她表示:“如果没有妇女去投票站投票,就不会有南苏丹。投票和民主是和平的一部分。”她说道:“建设和平是妇女在这个世界上为生存所采取的众多措施之一。要使和平永续,妇女就必须参与和平进程,但事实并非如此。如果妇女在国家、基层和各级都能参与和平建设,她们就能建设经济。”
女性人权维护者及和平建设者在冲突中发挥着至关重要的作用。
作为社区组织者,妇女对可能预示着社区暴力升级的微妙变化有着重要的洞察力。在冲突期间,女性人权维护者会记录攻击事件和侵犯行为。她们协助受害者及其家庭和社区,确定妇女和边缘化群体的需求,以及其它更多工作。当妇女的声音被压制或忽视时,冲突的早期预警信号就可能被忽视。
据估计,2022年,生活在受冲突影响国家的妇女和女童人数达到6.14亿,相比五年前增加了50%。在战区,成千上万的妇女和女童被蓄意当作强奸或其他形式性暴力的对象。

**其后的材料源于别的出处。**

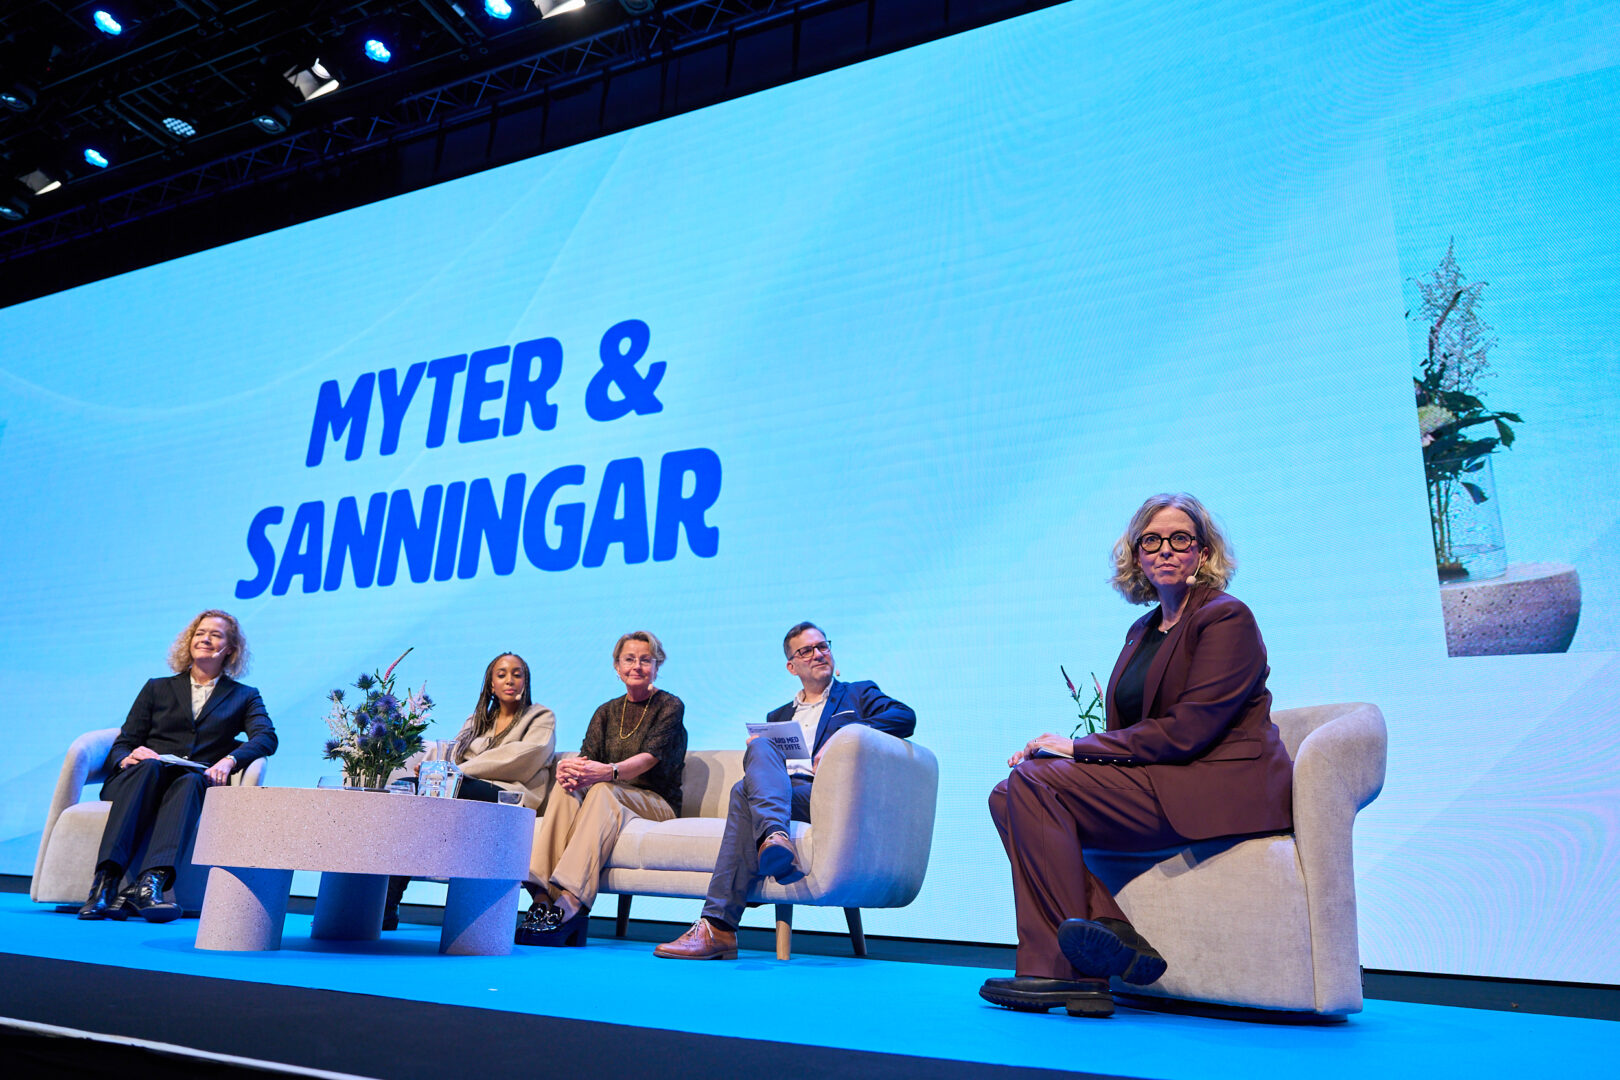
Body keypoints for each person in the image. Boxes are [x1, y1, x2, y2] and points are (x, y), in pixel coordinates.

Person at [980, 493, 1293, 1017]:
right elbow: (1130, 731)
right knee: (1006, 794)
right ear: (1138, 555)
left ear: (1202, 553)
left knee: (1033, 783)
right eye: (1152, 541)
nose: (1165, 550)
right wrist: (1059, 758)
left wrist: (1075, 748)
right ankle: (1112, 935)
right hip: (1161, 781)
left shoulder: (1226, 617)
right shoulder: (1142, 631)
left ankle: (1057, 969)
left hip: (1213, 786)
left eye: (1180, 539)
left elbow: (1189, 731)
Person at [655, 622, 916, 960]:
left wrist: (848, 735)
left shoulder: (858, 694)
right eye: (806, 651)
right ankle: (773, 840)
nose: (818, 654)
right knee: (754, 763)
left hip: (827, 796)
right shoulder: (777, 716)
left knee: (743, 792)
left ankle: (719, 926)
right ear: (792, 667)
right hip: (781, 794)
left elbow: (904, 717)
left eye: (822, 646)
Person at [78, 610, 277, 923]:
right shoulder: (157, 688)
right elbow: (124, 741)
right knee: (150, 768)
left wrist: (229, 760)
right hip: (141, 780)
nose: (205, 639)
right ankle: (104, 884)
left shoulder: (244, 696)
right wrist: (126, 758)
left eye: (215, 635)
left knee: (190, 781)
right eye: (200, 633)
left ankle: (149, 885)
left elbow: (266, 737)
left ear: (230, 649)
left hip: (190, 783)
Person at [517, 631, 687, 947]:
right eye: (629, 659)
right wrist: (570, 771)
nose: (637, 666)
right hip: (612, 799)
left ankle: (572, 901)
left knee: (602, 790)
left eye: (645, 660)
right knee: (566, 789)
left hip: (657, 803)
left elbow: (649, 758)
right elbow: (587, 758)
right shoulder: (606, 711)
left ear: (657, 666)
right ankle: (541, 896)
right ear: (617, 666)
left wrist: (610, 771)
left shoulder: (670, 705)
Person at [383, 652, 555, 930]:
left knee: (448, 787)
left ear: (526, 681)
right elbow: (451, 755)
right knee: (409, 789)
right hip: (467, 789)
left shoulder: (540, 716)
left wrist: (458, 772)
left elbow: (522, 758)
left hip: (510, 796)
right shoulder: (476, 720)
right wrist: (433, 771)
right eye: (501, 675)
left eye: (517, 674)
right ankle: (387, 905)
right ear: (491, 685)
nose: (510, 680)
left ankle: (389, 903)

由于家庭、社区和整个社会中的性别歧视持续存在,妇女和女童在参与和平与政治进程方面面临障碍,但她们继续站在人道主义响应的第一线,站在建设和平与推动社会变革工作的最前沿。
经济不安全、缺乏受教育机会、性健康和生殖健康服务以及信息获取受到限制、获得优质教育的机会不平等、许多国家专制主义、父权制和保守主义抬头、线上和线下公民空间缩小、武装冲突、环境灾难和健康危机等因素也严重影响了妇女和女童参与和平进程的程度。

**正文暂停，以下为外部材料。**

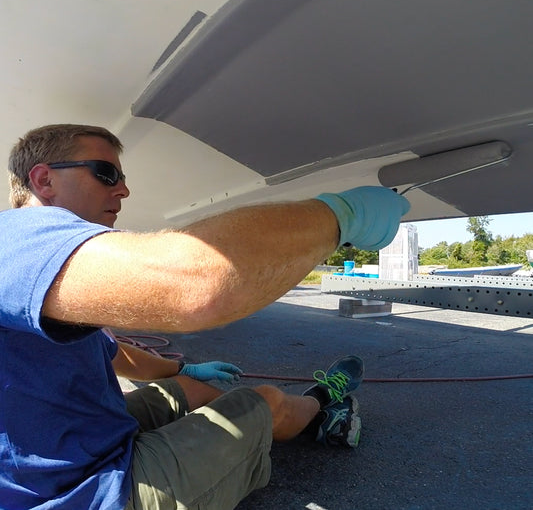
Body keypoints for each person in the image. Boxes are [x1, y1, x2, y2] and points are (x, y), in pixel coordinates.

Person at [0, 124, 410, 510]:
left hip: (80, 441)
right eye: (106, 174)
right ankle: (321, 408)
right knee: (261, 402)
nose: (123, 190)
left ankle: (261, 423)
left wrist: (187, 367)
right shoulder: (17, 239)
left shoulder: (39, 272)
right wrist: (341, 215)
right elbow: (201, 281)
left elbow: (114, 353)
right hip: (84, 492)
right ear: (44, 180)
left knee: (189, 388)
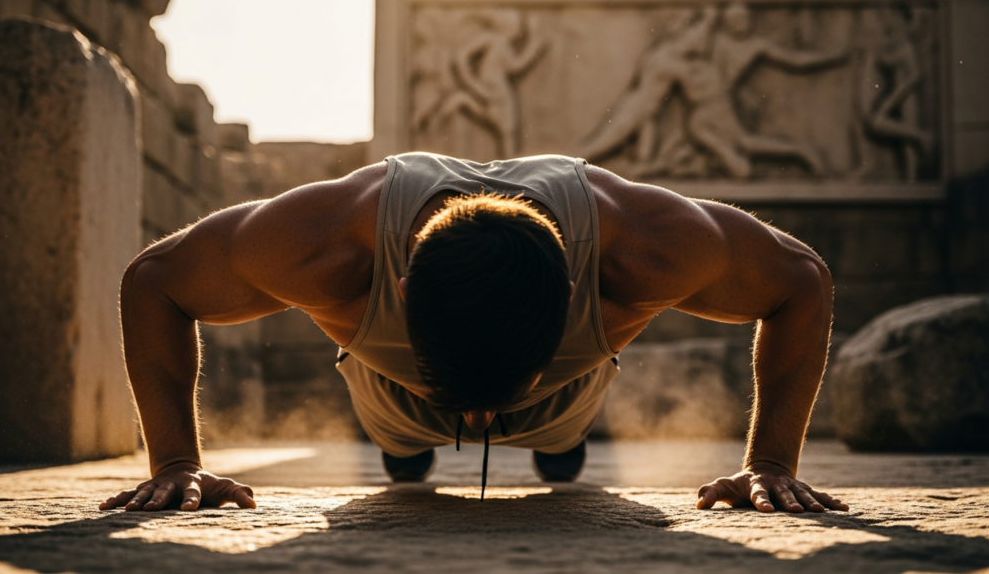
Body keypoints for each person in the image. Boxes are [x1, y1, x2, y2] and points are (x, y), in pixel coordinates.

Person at [99, 152, 848, 514]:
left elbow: (801, 282)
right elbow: (155, 282)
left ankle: (558, 443)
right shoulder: (323, 247)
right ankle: (408, 443)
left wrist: (771, 463)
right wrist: (174, 461)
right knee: (405, 443)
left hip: (563, 393)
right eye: (467, 404)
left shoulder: (648, 247)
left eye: (489, 405)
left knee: (557, 440)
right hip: (394, 395)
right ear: (398, 290)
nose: (482, 425)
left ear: (568, 294)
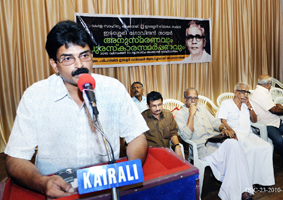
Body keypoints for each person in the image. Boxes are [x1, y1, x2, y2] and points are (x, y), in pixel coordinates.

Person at [4, 20, 149, 198]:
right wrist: (42, 183)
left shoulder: (113, 88)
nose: (79, 65)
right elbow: (15, 158)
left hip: (107, 188)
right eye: (68, 58)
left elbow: (136, 136)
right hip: (59, 192)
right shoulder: (35, 96)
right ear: (54, 64)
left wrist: (129, 172)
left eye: (84, 55)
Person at [175, 88, 254, 200]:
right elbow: (186, 136)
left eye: (195, 98)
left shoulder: (202, 109)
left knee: (235, 144)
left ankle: (238, 192)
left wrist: (223, 129)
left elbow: (215, 122)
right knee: (234, 155)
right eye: (190, 98)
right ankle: (243, 192)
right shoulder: (180, 115)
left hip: (217, 141)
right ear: (184, 99)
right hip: (204, 148)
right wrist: (191, 114)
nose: (193, 101)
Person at [217, 82, 275, 187]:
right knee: (249, 149)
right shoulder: (227, 103)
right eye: (243, 91)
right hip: (232, 136)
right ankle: (246, 182)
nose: (246, 94)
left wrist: (249, 106)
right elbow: (223, 120)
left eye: (247, 92)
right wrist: (232, 132)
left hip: (248, 134)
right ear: (235, 92)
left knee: (267, 147)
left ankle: (262, 179)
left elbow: (254, 120)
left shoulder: (246, 105)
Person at [251, 74, 283, 176]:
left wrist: (278, 106)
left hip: (276, 120)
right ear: (268, 84)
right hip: (267, 124)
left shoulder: (263, 91)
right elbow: (273, 110)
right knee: (279, 140)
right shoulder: (260, 93)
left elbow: (272, 106)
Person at [141, 91, 184, 158]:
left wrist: (177, 146)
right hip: (150, 154)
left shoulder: (168, 114)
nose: (158, 108)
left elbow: (173, 133)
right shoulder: (142, 118)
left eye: (159, 105)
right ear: (148, 106)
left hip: (166, 151)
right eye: (154, 106)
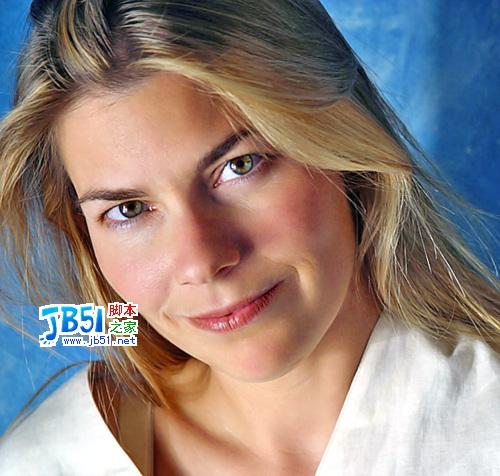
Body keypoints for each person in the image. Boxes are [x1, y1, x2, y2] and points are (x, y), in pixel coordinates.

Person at [0, 0, 498, 475]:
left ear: (341, 139)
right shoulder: (38, 464)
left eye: (240, 166)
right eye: (128, 210)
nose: (201, 262)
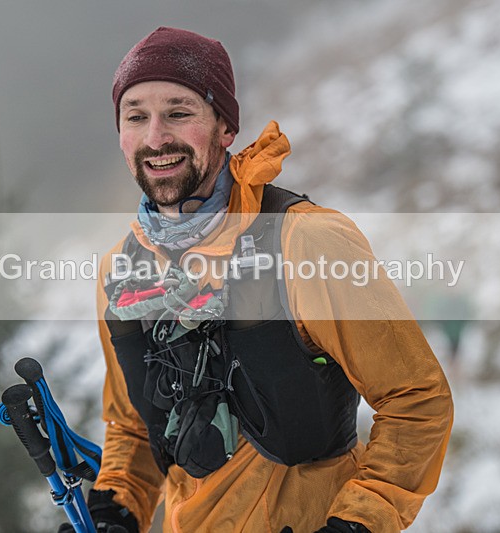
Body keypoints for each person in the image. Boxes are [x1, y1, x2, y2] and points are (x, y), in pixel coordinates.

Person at [64, 27, 453, 533]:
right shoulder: (124, 271)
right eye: (136, 116)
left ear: (225, 126)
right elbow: (135, 428)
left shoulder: (305, 241)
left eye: (179, 113)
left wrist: (358, 522)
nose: (156, 137)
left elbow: (415, 400)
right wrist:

来自叙利亚的莱拉·阿洛达特(Laila Alodaat)出于对国际人道主义法的兴趣,以志愿律师的身份在叙利亚红十字会开始了她的职业生涯。她现在是国际妇女争取和平与自由联盟的副秘书长。这个拥有百年历史的组织致力于分析暴力的根源,反对针对妇女和女童的系统性压迫。
阿洛达特表示:“我们反对结构性压迫制度,渴望通过集体行动和动员的力量建设和平。如果以变革性议程来处理人权问题,我们最终必然会研究战争和冲突的根源。”

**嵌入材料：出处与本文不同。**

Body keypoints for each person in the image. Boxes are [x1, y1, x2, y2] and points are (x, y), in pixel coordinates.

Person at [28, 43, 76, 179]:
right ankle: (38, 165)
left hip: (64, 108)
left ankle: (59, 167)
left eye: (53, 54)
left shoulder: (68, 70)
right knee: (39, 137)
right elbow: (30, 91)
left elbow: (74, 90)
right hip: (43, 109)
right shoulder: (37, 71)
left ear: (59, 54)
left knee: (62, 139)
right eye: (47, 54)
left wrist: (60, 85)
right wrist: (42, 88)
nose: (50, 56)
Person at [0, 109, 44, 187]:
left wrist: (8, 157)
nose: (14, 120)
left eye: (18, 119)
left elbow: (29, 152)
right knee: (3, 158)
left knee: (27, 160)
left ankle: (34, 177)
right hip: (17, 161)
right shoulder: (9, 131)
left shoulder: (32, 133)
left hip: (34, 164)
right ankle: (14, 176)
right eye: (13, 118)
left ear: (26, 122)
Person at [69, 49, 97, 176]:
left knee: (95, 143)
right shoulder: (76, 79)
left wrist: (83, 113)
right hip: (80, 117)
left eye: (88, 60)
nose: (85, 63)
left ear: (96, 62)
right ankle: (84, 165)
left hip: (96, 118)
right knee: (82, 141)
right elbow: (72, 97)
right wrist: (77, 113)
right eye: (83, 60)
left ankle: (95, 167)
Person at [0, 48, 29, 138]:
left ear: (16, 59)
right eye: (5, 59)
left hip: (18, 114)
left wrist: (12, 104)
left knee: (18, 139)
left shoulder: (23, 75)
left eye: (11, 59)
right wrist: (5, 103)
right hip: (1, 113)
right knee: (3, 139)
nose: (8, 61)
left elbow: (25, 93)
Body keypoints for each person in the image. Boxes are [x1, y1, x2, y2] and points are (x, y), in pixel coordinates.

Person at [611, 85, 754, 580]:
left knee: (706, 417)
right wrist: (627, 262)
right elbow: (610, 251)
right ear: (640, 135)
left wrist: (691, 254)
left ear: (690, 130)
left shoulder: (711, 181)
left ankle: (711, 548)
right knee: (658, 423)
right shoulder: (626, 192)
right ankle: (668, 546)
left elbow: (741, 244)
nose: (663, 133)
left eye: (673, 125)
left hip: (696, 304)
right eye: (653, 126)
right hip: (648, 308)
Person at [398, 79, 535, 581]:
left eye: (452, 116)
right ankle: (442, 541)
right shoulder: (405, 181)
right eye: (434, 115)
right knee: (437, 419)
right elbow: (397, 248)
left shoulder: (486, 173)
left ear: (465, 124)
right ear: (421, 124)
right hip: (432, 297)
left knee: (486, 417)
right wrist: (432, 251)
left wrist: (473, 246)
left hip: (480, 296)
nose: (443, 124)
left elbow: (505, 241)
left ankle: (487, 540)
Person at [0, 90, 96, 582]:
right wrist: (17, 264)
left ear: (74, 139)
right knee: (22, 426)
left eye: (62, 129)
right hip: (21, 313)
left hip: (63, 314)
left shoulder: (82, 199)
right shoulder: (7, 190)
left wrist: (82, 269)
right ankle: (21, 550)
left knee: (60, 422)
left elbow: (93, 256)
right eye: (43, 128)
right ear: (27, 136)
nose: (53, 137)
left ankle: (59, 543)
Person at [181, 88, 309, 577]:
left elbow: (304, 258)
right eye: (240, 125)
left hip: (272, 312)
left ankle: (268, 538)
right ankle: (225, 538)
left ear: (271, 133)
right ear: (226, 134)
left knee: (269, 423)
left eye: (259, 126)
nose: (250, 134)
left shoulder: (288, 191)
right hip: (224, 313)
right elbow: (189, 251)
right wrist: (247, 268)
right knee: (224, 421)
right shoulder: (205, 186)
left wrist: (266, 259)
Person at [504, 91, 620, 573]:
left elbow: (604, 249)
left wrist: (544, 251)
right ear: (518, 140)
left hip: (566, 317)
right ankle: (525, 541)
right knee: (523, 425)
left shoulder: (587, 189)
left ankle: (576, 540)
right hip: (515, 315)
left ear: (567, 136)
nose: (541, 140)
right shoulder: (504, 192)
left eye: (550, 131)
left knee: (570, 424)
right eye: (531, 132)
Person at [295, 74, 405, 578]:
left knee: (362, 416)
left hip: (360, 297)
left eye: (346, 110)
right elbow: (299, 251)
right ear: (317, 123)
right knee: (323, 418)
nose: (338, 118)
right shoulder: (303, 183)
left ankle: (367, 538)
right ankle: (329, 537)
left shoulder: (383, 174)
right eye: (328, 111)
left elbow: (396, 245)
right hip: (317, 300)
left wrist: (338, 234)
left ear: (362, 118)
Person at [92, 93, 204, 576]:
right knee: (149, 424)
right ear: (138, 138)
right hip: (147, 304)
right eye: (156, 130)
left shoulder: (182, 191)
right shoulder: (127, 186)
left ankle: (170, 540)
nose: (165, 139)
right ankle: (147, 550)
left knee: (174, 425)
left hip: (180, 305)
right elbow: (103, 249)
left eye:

对阿洛达特来说,和平建设有多个层面,妇女在其中有自己的作用,但她们经常面临“厌女的假设”,即她们只能代表其他妇女,而不是整个社区。
她说道:“有的时候,我们觉得自己需要独自战斗。在全球范围内,人们对暴力持宽容态度,并在某种程度上接受了这样的观点,即并不一定要为妇女打造安全空间,妇女感到不安全是因为她们抛头露面导致的。这直接影响到和平建设。”阿洛达特补充说:“我们还生活在一个长期剥削女性的政治经济体系中,我们将其视为一种可接受的基准,但事实不应如此。
女权主义运动自身面临着那些对和平建设产生不利影响的挑战,比如救世主式的西方观念。”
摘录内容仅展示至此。